The downward pressure on the rental market made things especially bad for low-income renters, according to the 2017 State of the Nation’s Housing report from the Joint Center for Housing Studies at Harvard University. By last year, 3.7 million Americans had been evicted, up from 1.1 million in 2000, according to Apartment List, an online rental property search firm that collects data on the rental market.
For a city like Philadelphia, where more than one in four residents lives in poverty, the result has been an epidemic of evictions. From 2010 to 2015, 1 in 14 renters had an eviction complaint filed against them. In 2016, the city’s eviction rate was 150 percent more than the national average.
In the face of such a crisis, the city was forced to act.
“Funding legal representation is not something that would normally be done to address this kind of crisis,” says Philadelphia City Councilwoman Helen Gym. “But we recognize this is a serious issue where we shouldn’t wait on federal funds or state approval.”
Low-income tenants are often outgunned when they land in court for an eviction. In Philadelphia, which has fewer than seven full-time legal aid attorneys working for it, only about 7 percent of tenants in eviction cases had representation from 2007 to 2016, according to the bar association's report. Meanwhile, landlords were represented by a lawyer in about 80 percent of cases.
Legal representation matters. Three-quarters of tenants who don't have an attorney in court find themselves in a "disruptive displacement" -- they are forced out of their home and must turn to social services provided by the city. In contrast, tenants who are represented by lawyers are able to avoid such a displacement 95 percent of the time, according to the report.

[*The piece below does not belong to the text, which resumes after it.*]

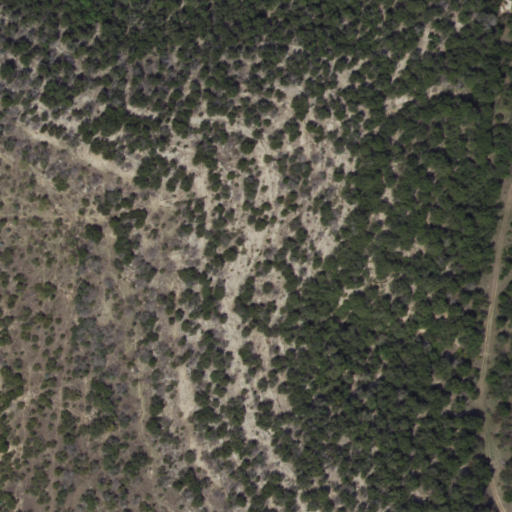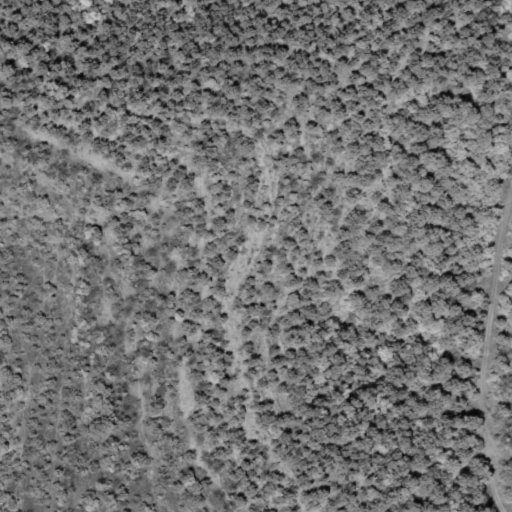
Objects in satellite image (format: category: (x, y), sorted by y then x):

Lawyers can also often negotiate the avoidance of a formal eviction, which keeps the tenant's credit report from being hurt.
Evictions are connected with poor school performance among children, an increased need for short-term housing in shelters and heavier burdens on courts, according to research by Matthew Desmond, the author of Evicted: Poverty and Profit in the American City. The Philadelphia report suggests the city would receive a $12.74 return on investment for every $1 it spends.
“Eviction has been seen as a private contractual dispute between a tenant and landlord," Gym says, "but I think what Desmond’s work has done is to look at the profound impact on women, children and families. That has allowed us to recognize this as a municipal problem."